Upscale rantings of a crank who’s found the truth. What value there is in this book – and some of it is interesting in terms of research and raising awareness of issues – is undone by the tendentious and conspiratorial presentation. As an example of the approach taken, having accused (highly respected philosopher) John Gray of giving a ‘reliably eccentric take’ he shortly afterwards lists as ‘subjects that cannot be ignored’ ‘state and corporate mind control programmes’ and ‘fluoridation’ (pg. 184-85, n.14 and n.21.).

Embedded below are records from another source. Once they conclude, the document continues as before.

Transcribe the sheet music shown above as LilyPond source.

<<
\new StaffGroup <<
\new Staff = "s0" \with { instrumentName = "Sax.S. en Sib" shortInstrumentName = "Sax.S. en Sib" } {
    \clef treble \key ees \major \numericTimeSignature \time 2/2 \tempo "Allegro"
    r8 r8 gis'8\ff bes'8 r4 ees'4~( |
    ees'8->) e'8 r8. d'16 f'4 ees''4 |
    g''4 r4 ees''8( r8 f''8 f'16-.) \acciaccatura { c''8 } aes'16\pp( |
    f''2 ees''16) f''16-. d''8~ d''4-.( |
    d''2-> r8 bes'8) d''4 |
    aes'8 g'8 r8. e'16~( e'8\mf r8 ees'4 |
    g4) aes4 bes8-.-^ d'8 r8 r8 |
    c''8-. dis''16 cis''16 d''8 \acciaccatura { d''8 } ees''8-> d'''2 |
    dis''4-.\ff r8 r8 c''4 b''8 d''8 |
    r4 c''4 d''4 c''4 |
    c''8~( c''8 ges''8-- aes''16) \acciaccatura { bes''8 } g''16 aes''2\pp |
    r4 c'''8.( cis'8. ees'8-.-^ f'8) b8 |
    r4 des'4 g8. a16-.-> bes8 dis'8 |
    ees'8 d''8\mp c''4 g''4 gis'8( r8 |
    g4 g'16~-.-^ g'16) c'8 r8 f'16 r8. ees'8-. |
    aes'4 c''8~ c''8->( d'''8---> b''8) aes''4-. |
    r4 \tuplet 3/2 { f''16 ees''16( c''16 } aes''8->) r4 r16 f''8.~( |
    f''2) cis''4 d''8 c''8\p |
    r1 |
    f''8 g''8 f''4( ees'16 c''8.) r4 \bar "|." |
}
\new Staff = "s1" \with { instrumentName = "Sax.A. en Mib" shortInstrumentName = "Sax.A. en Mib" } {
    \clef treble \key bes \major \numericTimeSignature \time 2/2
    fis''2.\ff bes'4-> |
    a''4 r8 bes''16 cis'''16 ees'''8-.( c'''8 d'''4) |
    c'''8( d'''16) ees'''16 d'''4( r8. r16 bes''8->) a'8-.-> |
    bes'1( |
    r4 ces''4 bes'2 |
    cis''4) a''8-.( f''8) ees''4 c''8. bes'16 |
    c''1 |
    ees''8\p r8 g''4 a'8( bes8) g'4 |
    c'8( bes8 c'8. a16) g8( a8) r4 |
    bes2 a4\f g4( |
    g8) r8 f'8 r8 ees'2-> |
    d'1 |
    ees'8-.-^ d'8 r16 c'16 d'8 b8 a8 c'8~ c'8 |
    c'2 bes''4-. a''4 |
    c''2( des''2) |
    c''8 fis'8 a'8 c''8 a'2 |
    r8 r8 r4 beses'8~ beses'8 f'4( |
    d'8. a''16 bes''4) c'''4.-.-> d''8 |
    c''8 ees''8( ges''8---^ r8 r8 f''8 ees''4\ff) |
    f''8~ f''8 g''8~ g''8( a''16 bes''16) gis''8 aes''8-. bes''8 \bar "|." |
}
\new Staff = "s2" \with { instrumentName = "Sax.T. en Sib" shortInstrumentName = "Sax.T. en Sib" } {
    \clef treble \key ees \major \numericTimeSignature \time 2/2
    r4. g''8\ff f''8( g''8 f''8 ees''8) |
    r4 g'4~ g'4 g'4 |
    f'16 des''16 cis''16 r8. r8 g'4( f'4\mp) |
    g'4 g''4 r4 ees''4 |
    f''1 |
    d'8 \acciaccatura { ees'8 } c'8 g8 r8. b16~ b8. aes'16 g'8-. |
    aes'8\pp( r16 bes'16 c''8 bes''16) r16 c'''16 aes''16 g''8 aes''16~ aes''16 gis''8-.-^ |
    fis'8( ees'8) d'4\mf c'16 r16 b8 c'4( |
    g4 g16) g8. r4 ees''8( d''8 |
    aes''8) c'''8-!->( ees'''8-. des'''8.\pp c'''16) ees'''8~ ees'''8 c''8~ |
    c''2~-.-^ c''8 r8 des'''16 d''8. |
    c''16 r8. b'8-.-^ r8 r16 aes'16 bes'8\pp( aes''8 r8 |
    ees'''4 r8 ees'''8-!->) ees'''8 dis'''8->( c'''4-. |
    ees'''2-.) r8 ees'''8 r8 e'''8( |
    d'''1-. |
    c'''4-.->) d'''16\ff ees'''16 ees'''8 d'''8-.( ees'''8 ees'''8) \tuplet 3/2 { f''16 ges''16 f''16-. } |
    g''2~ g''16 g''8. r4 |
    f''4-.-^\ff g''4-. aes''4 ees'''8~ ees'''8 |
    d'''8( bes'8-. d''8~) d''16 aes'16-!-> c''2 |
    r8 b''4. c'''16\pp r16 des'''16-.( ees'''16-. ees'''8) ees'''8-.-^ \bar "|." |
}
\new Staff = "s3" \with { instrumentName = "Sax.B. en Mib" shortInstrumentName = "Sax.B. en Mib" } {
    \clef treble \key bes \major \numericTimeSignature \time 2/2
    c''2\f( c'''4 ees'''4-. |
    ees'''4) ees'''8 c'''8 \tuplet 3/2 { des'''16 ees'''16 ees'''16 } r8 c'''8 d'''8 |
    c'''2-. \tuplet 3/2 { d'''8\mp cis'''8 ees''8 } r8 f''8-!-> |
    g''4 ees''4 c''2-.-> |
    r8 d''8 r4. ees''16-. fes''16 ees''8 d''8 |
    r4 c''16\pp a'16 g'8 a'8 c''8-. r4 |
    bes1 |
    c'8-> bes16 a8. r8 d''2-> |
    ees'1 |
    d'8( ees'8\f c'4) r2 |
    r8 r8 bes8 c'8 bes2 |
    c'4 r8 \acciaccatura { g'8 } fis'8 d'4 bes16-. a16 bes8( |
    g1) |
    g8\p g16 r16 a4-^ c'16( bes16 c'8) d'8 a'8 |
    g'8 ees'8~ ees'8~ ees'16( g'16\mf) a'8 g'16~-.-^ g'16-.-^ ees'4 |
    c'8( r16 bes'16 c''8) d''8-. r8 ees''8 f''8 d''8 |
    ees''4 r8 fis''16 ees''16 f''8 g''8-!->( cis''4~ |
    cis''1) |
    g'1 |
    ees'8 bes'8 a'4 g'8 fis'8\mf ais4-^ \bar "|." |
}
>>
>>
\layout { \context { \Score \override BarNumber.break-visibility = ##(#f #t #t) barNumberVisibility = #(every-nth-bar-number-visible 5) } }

His fundamental argument is against all accepted authority and expertise and in favour of a mass public truth finding project. Of the two major problems with this he only addresses one. The huge time waste and danger of taking seriously half-informed conspiratorial crazies is just a price worth paying for his ‘open enlightenment’. On the idea that there may be no one truth that will settle political arguments and differences – that some things are essentially contested – he is silent, presumably because he hasn’t considered it. Ultimately this renders his a fundamentally anti-politics take on (then) contemporary politics.
The part of this that was most interesting for me was his explanation of how/why post-modernism came about, which is no doubt is only part of the story but it is a part I wasn't familiar with before reading this book. I don't think that post-modernism is as marginal as he seems to think it is, though I do agree with has broad argument.